Najbardziej zadłużonym województwem jest mazowieckie, którego łączna kwota zaległości wynosi 13,12 mld złotych. W przypadku województwa lubuskiego nierzetelnymi dłużnikami jest tam 116 na 1000 osób. Najbardziej zadłużony Polak to 62-letni mężczyzna z lubelskiego, który ma ponad 70 milionów złotych niespłaconych zobowiązań.
Jakich długów Polacy nie spłacają? – Przede wszystkim kredyty mieszkaniowe, kredyty konsumpcyjne, kredyty na karcie kredytowej, alimenty, zaległości wynikające z wyroku sądu, rachunki telefoniczne. Znaczna część tych długów podlega umorzeniu na drodze upadłości konsumenckiej. W przypadku kredytów mieszkaniowych istnieje duża szansa na wydzielenie kwoty na zamieszkanie ze sprzedanego lokum – tłumaczy Przemysław Furmanek z firmy doradczej Lege Advisors.
Według Przemysława Furmanka, np. w styczniu 2019 roku na upadłość konsumencką zdecydowało się jedynie 591 osób.

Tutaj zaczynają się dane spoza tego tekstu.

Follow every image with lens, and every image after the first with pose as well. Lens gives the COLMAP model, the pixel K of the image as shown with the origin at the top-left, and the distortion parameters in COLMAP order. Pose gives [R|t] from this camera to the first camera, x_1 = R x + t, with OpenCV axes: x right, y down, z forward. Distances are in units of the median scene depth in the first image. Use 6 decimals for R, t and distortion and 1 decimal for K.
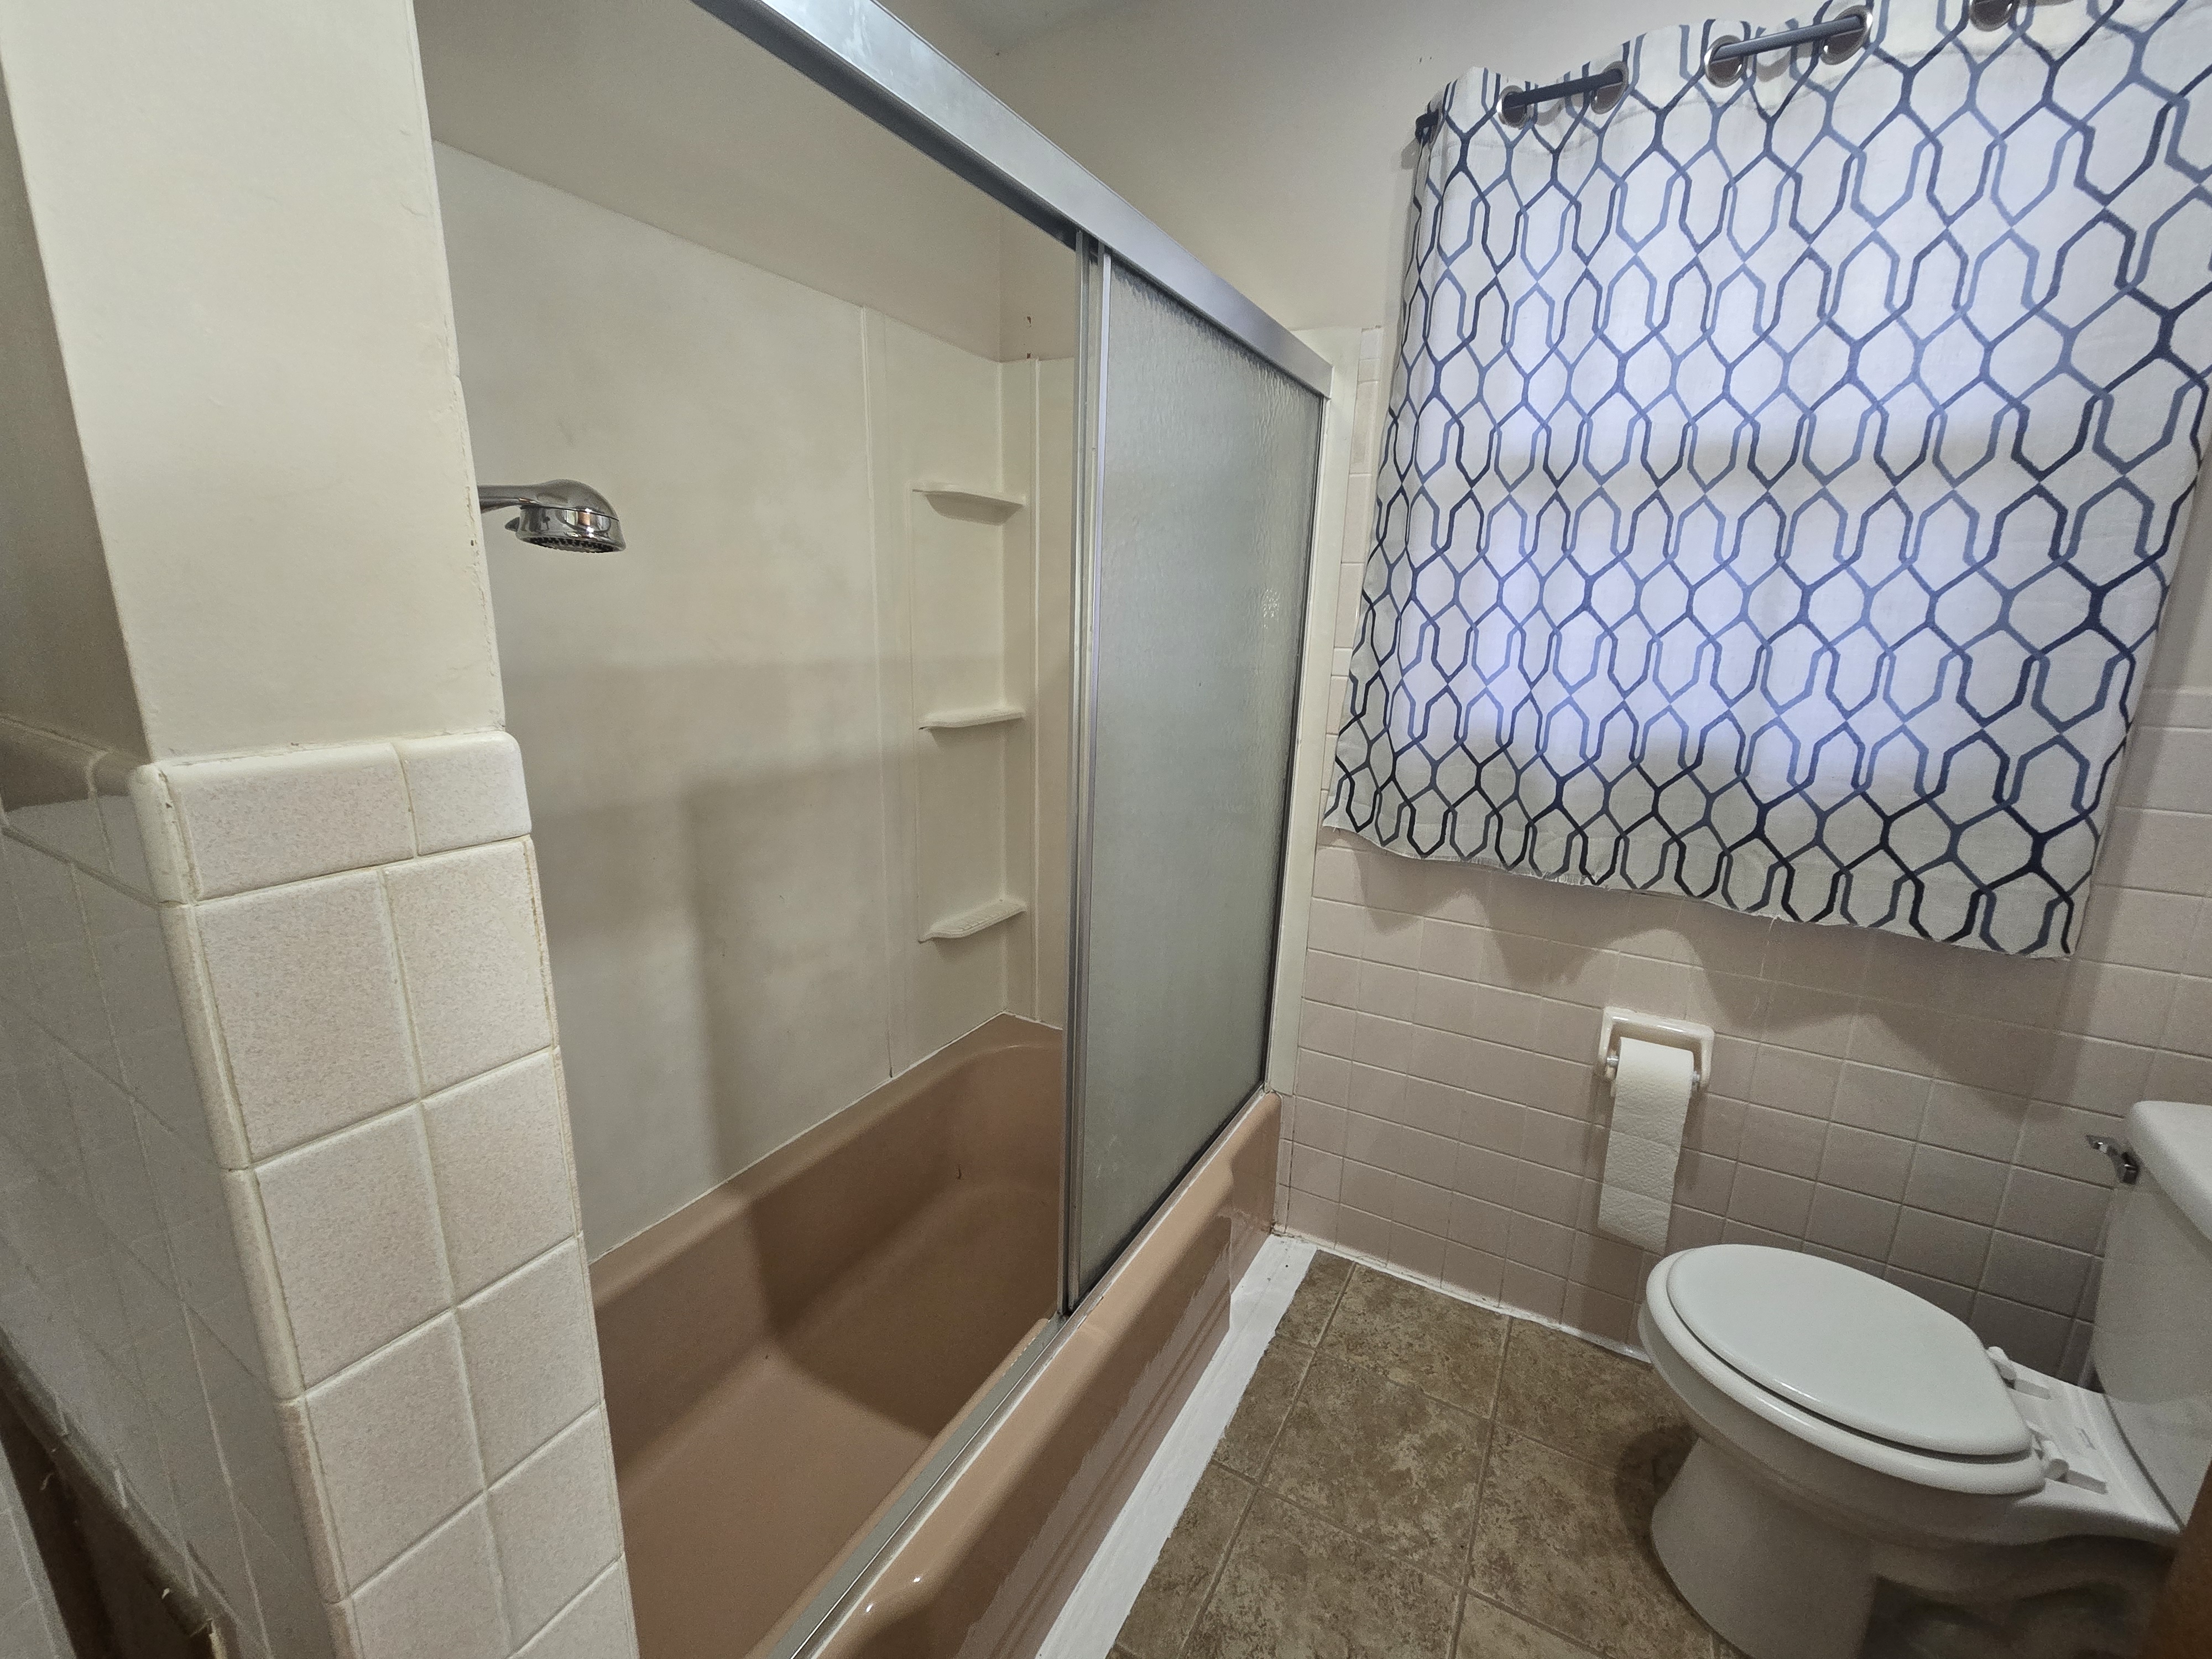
lens RADIAL K [[900.6, 0, 1115.2], [0, 900.6, 824.4], [0, 0, 1]] dist [-0.001474, -0.000175]
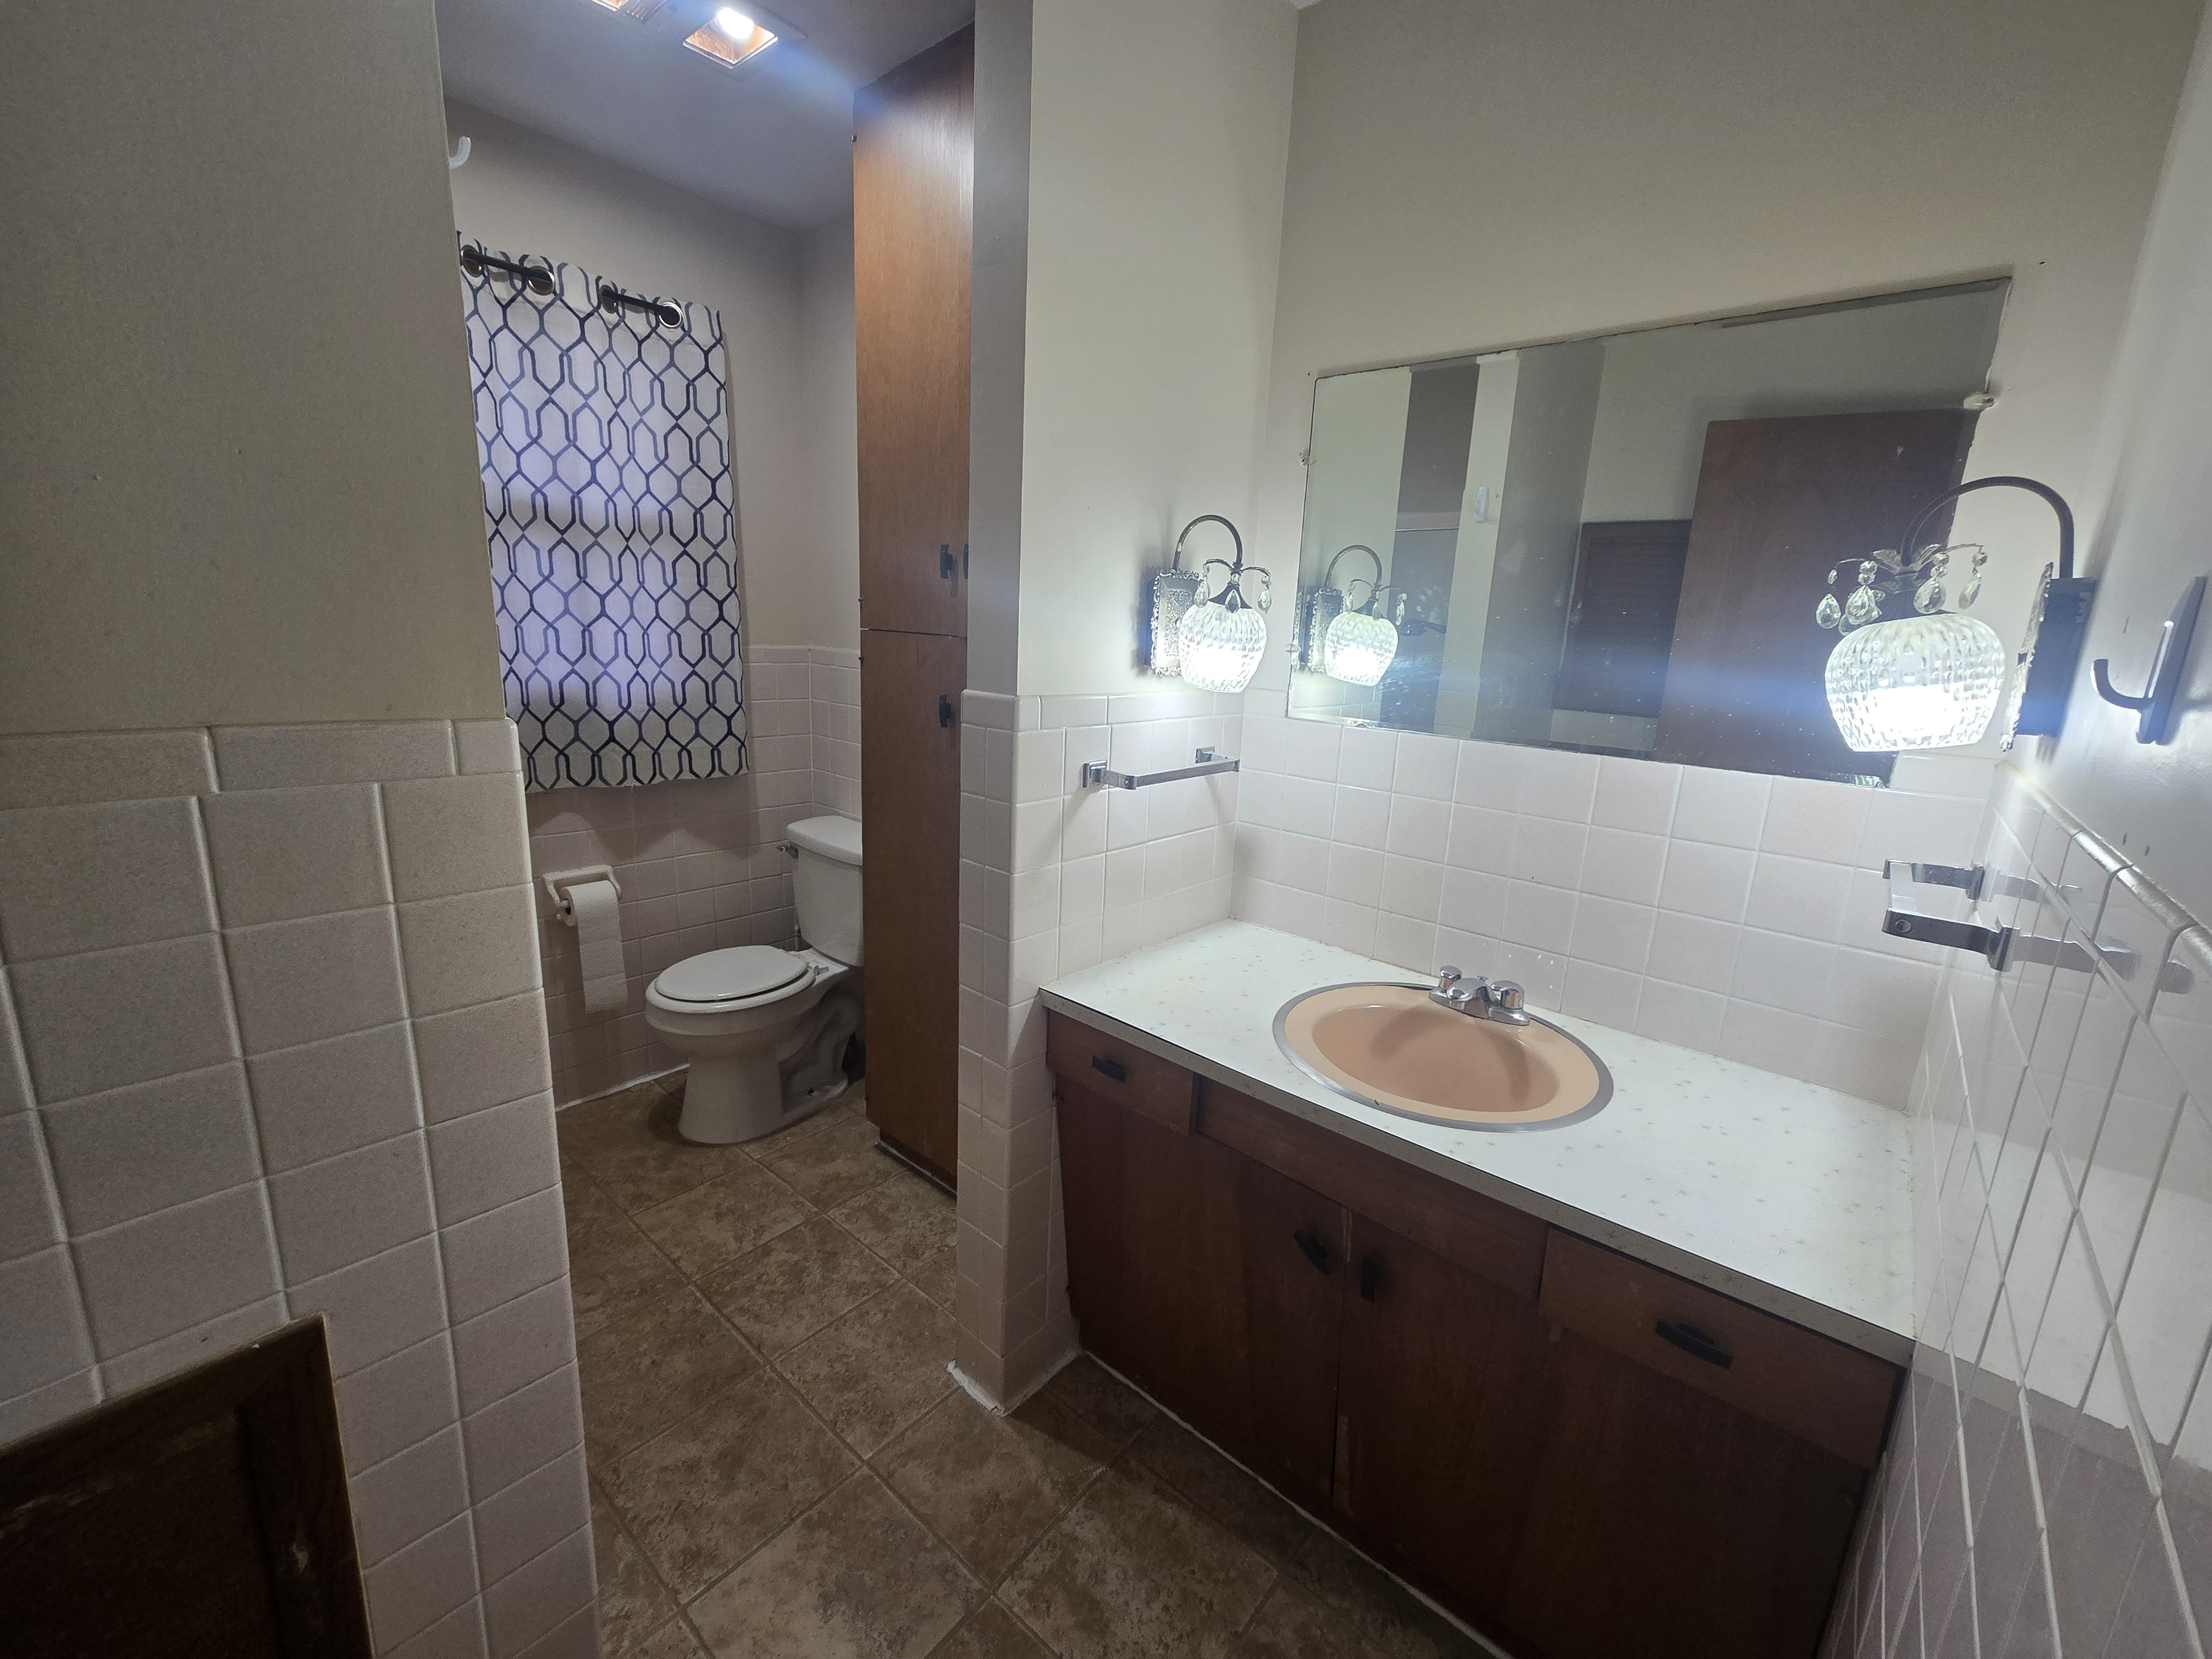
lens RADIAL K [[900.6, 0, 1115.2], [0, 900.6, 824.4], [0, 0, 1]] dist [-0.001474, -0.000175]
pose [[0.202414, -0.220979, 0.954043, -0.820293], [0.186958, 0.965010, 0.183853, 0.033430], [-0.961288, 0.141152, 0.236645, -0.326909]]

Rocznie wydawanych jest tylko około 7 tys. sądowych orzeczeń. Jakie są przyczyny tak niskiego zaufania do upadłości konsumenckiej? – To zdecydowanie brak świadomości, że istnieje taka droga lub brak wiedzy dłużnika, że spełnia warunki do złożenia wniosku o ogłoszenie upadłości. Istotne wydaje się samo podejście do upadłości, jako czegoś wstydliwego i sugerującego, że jest się biednym. Co jest nieprawdą – przekonuje Przemysław Furmanek z firmy doradczej Lege Advisors.
Na ogłoszenie upadłości konsumenckiej zdecydował się np. Michał Wiśniewski, lider zespołu Ich Troje. Pomimo wysokich przychodów nie był w stanie spłacać swoich wcześniejszych zobowiązań i wybrał taki krok, o czym mówił publicznie.
Przeczytaj także:
Czy sama procedura, która prowadzi do oddłużenia jest skomplikowana? Raczej nie. Składamy wniosek o ogłoszenie upadłości do sądu rejonowego (z wydziałem gospodarczym ds. upadłości). Następnie sprawdzany jest stan faktyczny dłużnika. Chodzi m.in. o udowodnienie, że niewypłacalność nie jest efektem umyślnego działania lub rażącego niedbalstwa i nie była świadomie pogłębiana. Jeśli takie przesłanki nie zostaną przez Sąd ujawione, to wtedy wydawane jest postanowienie o ogłoszeniu upadłości. Równocześnie z wydaniem postanowienia, majątek upadłej osoby staje się masą upadłościową zarządzaną przez syndyka. Zadaniem tego ostatniego jest oczywiście spieniężenie mienia. Jeśli nie ma żadnego majątku, Sąd nie powołuje syndyka.
Zaletą upadłości konsumenckiej jest zawieszenie postępowań windykacyjnych, sądowych oraz egzekucyjnych. Upadły nie zostanie pozbawiony przedmiotów pierwszej potrzeby oraz ubrań i żywności. Nie straci całego wynagrodzenia za pracę i dachu nad głową. Decyzją Sądu może w ogóle nie spłacać swoich zobowiązań (w określonych sytuacjach). – Generalnie celem upadłości konsumenckiej nie jest spłata wierzycieli, a oddłużenie osoby. Ma ona powrócić do społeczeństwa i funkcjonować w nim normalnie – mówi Przemysław Furmanek.